Today, medical science can save some of these cases. Have you ever heard of suspended animation? Medical science calls it hypothermic cardiac standstill. They reduce a patient’s body temperature to such a cold temperature that it stops the heart. There is no pulse, brainwaves or heartbeat. All metabolic processes cease. The patient is clinically dead. The surgeon then removes the aneurism and reintroduces a warm blood flow that restarts the heart and reactivates the brain.
Is it a dangerous procedure? Yes, it is. The experts use it as a last resort. The failure rate is 25%. That’s high. Would I submit to it if need be? Yes, I would. I rather have three chances in four of living the rest of my life normally. Besides, I’ve never thought of dying as the worst thing that can happen to me.
Medical science will find a cure for cancer. It will find a cure for many other things, too. A few things have to happen first, though.

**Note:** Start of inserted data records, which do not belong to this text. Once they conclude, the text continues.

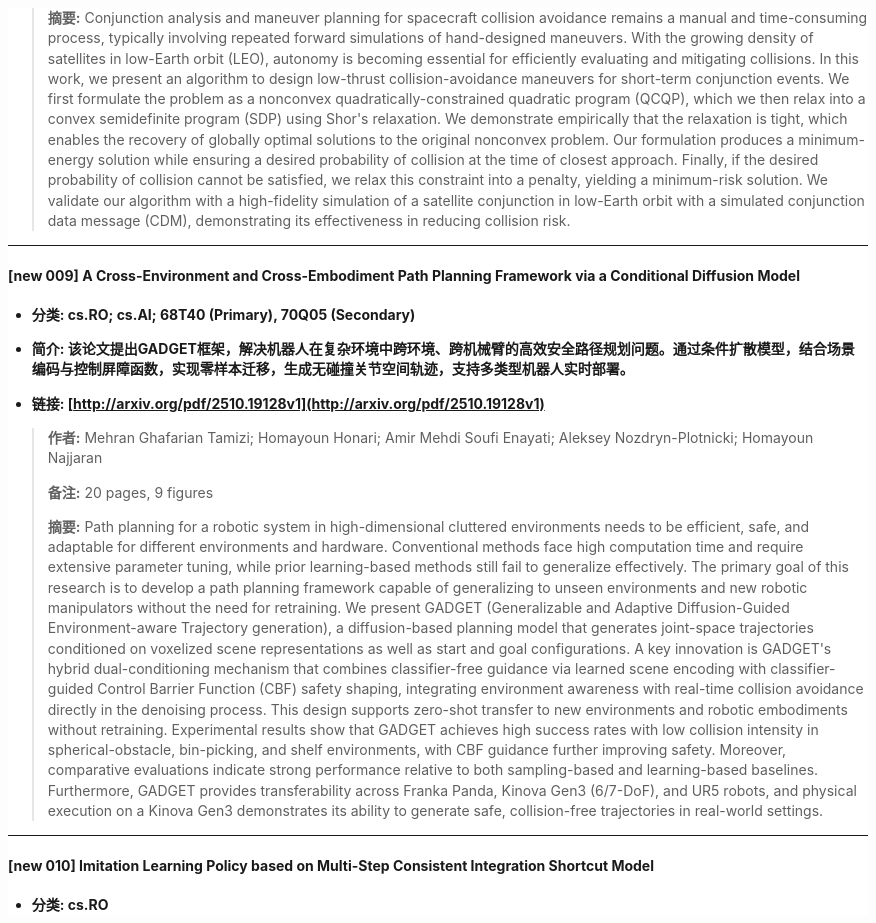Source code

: > **摘要:** Conjunction analysis and maneuver planning for spacecraft collision avoidance remains a manual and time-consuming process, typically involving repeated forward simulations of hand-designed maneuvers. With the growing density of satellites in low-Earth orbit (LEO), autonomy is becoming essential for efficiently evaluating and mitigating collisions. In this work, we present an algorithm to design low-thrust collision-avoidance maneuvers for short-term conjunction events. We first formulate the problem as a nonconvex quadratically-constrained quadratic program (QCQP), which we then relax into a convex semidefinite program (SDP) using Shor's relaxation. We demonstrate empirically that the relaxation is tight, which enables the recovery of globally optimal solutions to the original nonconvex problem. Our formulation produces a minimum-energy solution while ensuring a desired probability of collision at the time of closest approach. Finally, if the desired probability of collision cannot be satisfied, we relax this constraint into a penalty, yielding a minimum-risk solution. We validate our algorithm with a high-fidelity simulation of a satellite conjunction in low-Earth orbit with a simulated conjunction data message (CDM), demonstrating its effectiveness in reducing collision risk.
>
---
#### [new 009] A Cross-Environment and Cross-Embodiment Path Planning Framework via a Conditional Diffusion Model
- **分类: cs.RO; cs.AI; 68T40 (Primary), 70Q05 (Secondary)**

- **简介: 该论文提出GADGET框架，解决机器人在复杂环境中跨环境、跨机械臂的高效安全路径规划问题。通过条件扩散模型，结合场景编码与控制屏障函数，实现零样本迁移，生成无碰撞关节空间轨迹，支持多类型机器人实时部署。**

- **链接: [http://arxiv.org/pdf/2510.19128v1](http://arxiv.org/pdf/2510.19128v1)**

> **作者:** Mehran Ghafarian Tamizi; Homayoun Honari; Amir Mehdi Soufi Enayati; Aleksey Nozdryn-Plotnicki; Homayoun Najjaran
>
> **备注:** 20 pages, 9 figures
>
> **摘要:** Path planning for a robotic system in high-dimensional cluttered environments needs to be efficient, safe, and adaptable for different environments and hardware. Conventional methods face high computation time and require extensive parameter tuning, while prior learning-based methods still fail to generalize effectively. The primary goal of this research is to develop a path planning framework capable of generalizing to unseen environments and new robotic manipulators without the need for retraining. We present GADGET (Generalizable and Adaptive Diffusion-Guided Environment-aware Trajectory generation), a diffusion-based planning model that generates joint-space trajectories conditioned on voxelized scene representations as well as start and goal configurations. A key innovation is GADGET's hybrid dual-conditioning mechanism that combines classifier-free guidance via learned scene encoding with classifier-guided Control Barrier Function (CBF) safety shaping, integrating environment awareness with real-time collision avoidance directly in the denoising process. This design supports zero-shot transfer to new environments and robotic embodiments without retraining. Experimental results show that GADGET achieves high success rates with low collision intensity in spherical-obstacle, bin-picking, and shelf environments, with CBF guidance further improving safety. Moreover, comparative evaluations indicate strong performance relative to both sampling-based and learning-based baselines. Furthermore, GADGET provides transferability across Franka Panda, Kinova Gen3 (6/7-DoF), and UR5 robots, and physical execution on a Kinova Gen3 demonstrates its ability to generate safe, collision-free trajectories in real-world settings.
>
---
#### [new 010] Imitation Learning Policy based on Multi-Step Consistent Integration Shortcut Model
- **分类: cs.RO**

One, we have to stop assuming that current reality is absolute. Second, we have to come to understand that much of our religious dogma ignores the fact that resuscitating organs is vastly different from resuscitating viable human beings. Third, we have to find a way to make sure that the lives medical scientific discoveries will prolong will have a world in which anyone would want to live.
This column is long enough. I’ll write about the other discussion topic, death and eternal life, some other time. I’ll just say this about eternal life. Based on some of my personal experiences with certain people who claim to have tickets to eternal life, I’d rather not.